Equal Measures of Elation and Terror

I'm thrilled about this. I always say when I get opportunities like this that I have equal measures of elation and terror. The bigger the thing gets, the higher the expectations are. But the first thing you create isn't the Winter Ball. The first thing I made was a solo for myself when I was twelve. I've made all the incremental steps in between and I've enjoyed all of them for what they were. This is what I'm doing right now and I'm going to be totally invested in it and enjoy this piece of music and these dancers. It's exciting to see how staying in the moment along this journey has allowed the territory to expand.

On Peter Martins

I'm very thankful to Peter Martins.
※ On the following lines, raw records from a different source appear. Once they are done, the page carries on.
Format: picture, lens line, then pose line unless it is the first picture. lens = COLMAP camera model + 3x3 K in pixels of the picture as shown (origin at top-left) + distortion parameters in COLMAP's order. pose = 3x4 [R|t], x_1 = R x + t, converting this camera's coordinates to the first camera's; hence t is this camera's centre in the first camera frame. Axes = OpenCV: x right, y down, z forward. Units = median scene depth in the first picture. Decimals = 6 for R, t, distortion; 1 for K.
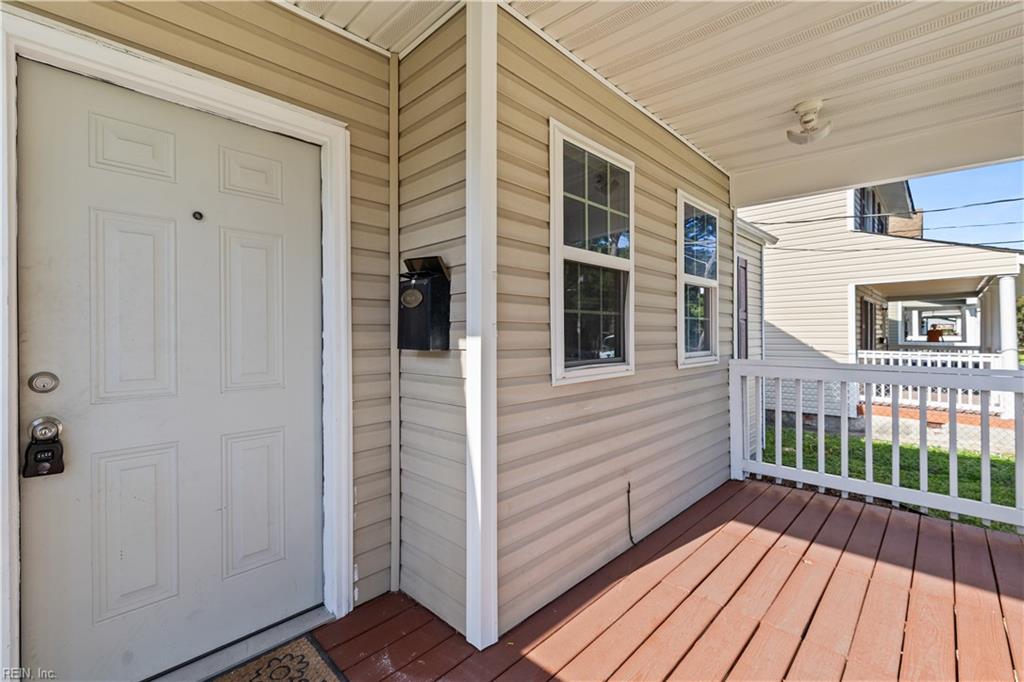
lens RADIAL K [[444.9, 0, 510.0], [0, 444.9, 337.1], [0, 0, 1]] dist [-0.001432, 0.000199]
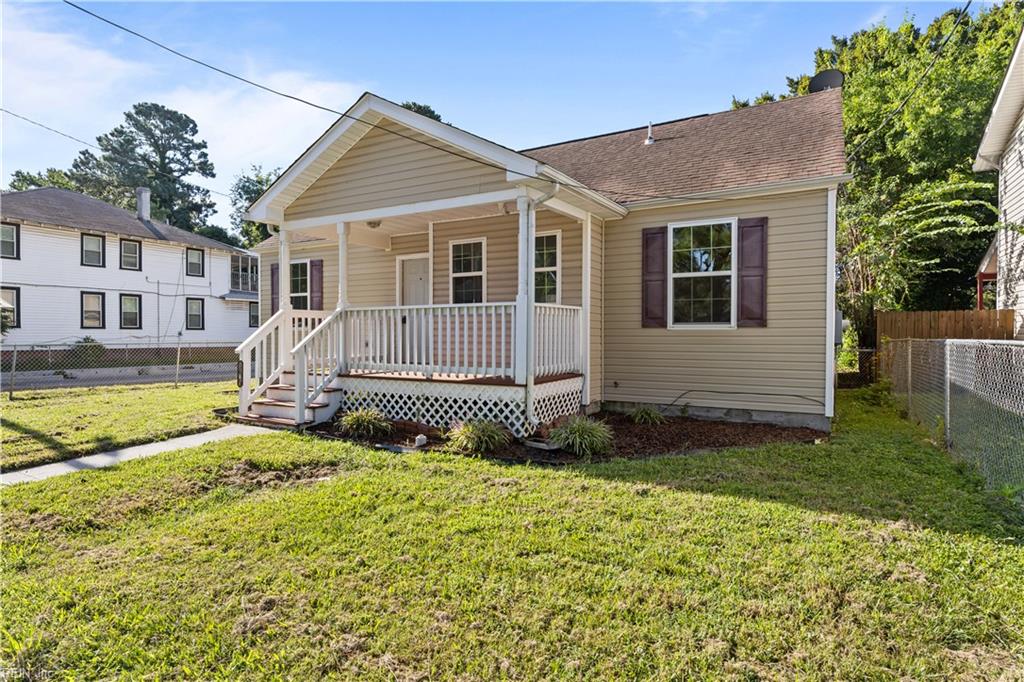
lens RADIAL K [[545.4, 0, 519.5], [0, 545.4, 342.7], [0, 0, 1]] dist [0.000970, -0.000326]
pose [[0.262608, 0.015895, -0.964772, 4.240567], [-0.009341, 0.999859, 0.013931, 0.272666], [0.964858, 0.005354, 0.262719, 0.324248]]
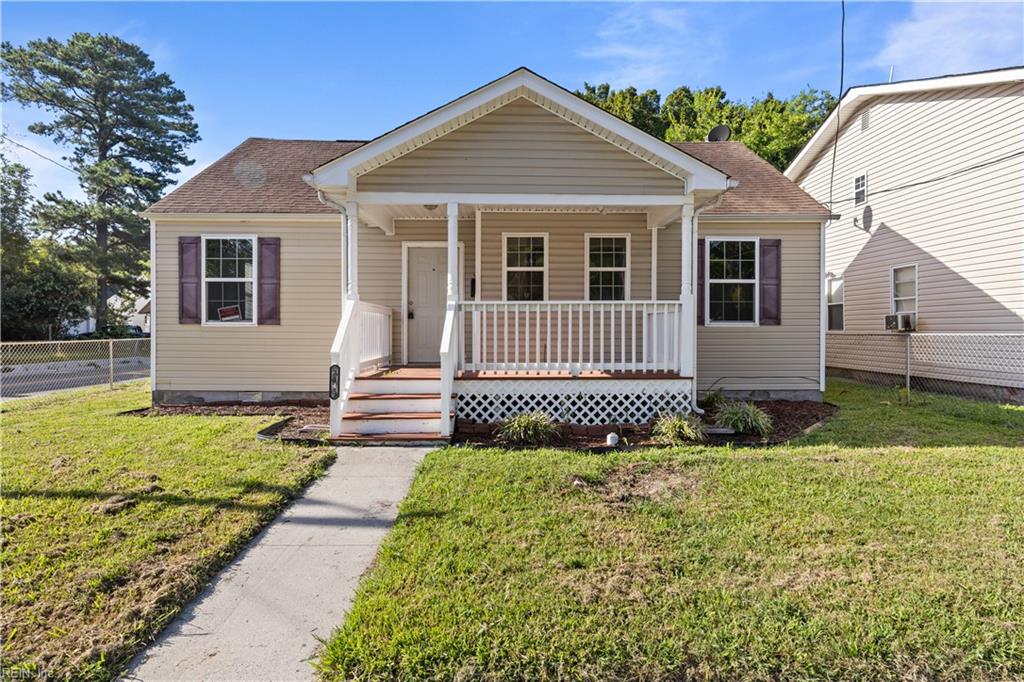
lens RADIAL K [[545.4, 0, 510.0], [0, 545.4, 336.5], [0, 0, 1]] dist [0.000970, -0.000326]
pose [[0.716770, 0.010427, -0.697232, 2.888467], [-0.006984, 0.999945, 0.007773, 0.282289], [0.697275, -0.000702, 0.716803, -1.900760]]
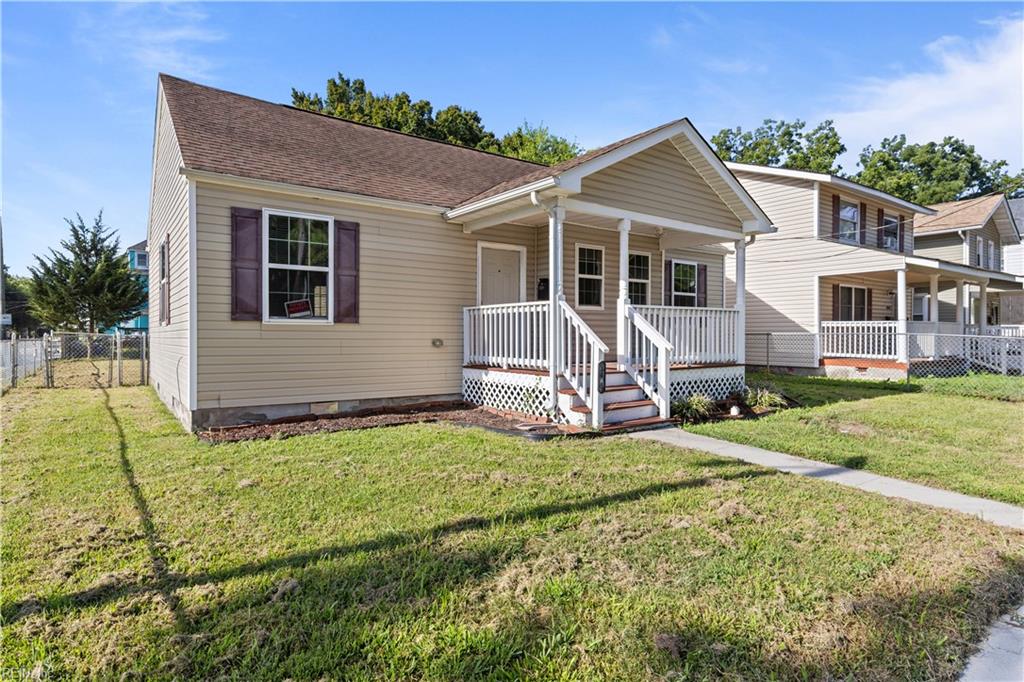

He's been very encouraging. The company grows from strength to strength with every group of dancers he takes in. He has cultivated talent. He obviously has a great eye for dancers, but he is also an incredible teacher and teacher of teachers. We sat and talked after the classes Christina Ghiardi and I taught last spring and he gave us feedback. He said, "Take everything I'm going to tell you with a grain of salt." And then he gave us very clear and helpful feedback about things we could improve in our teaching. At the end he said, "George Balanchine told me that you have to let teachers be teachers." And so Peter's strength is in giving people the opportunity and then giving them space to be themselves in those opportunities. That will be part of the enduring legacy of Peter Martins.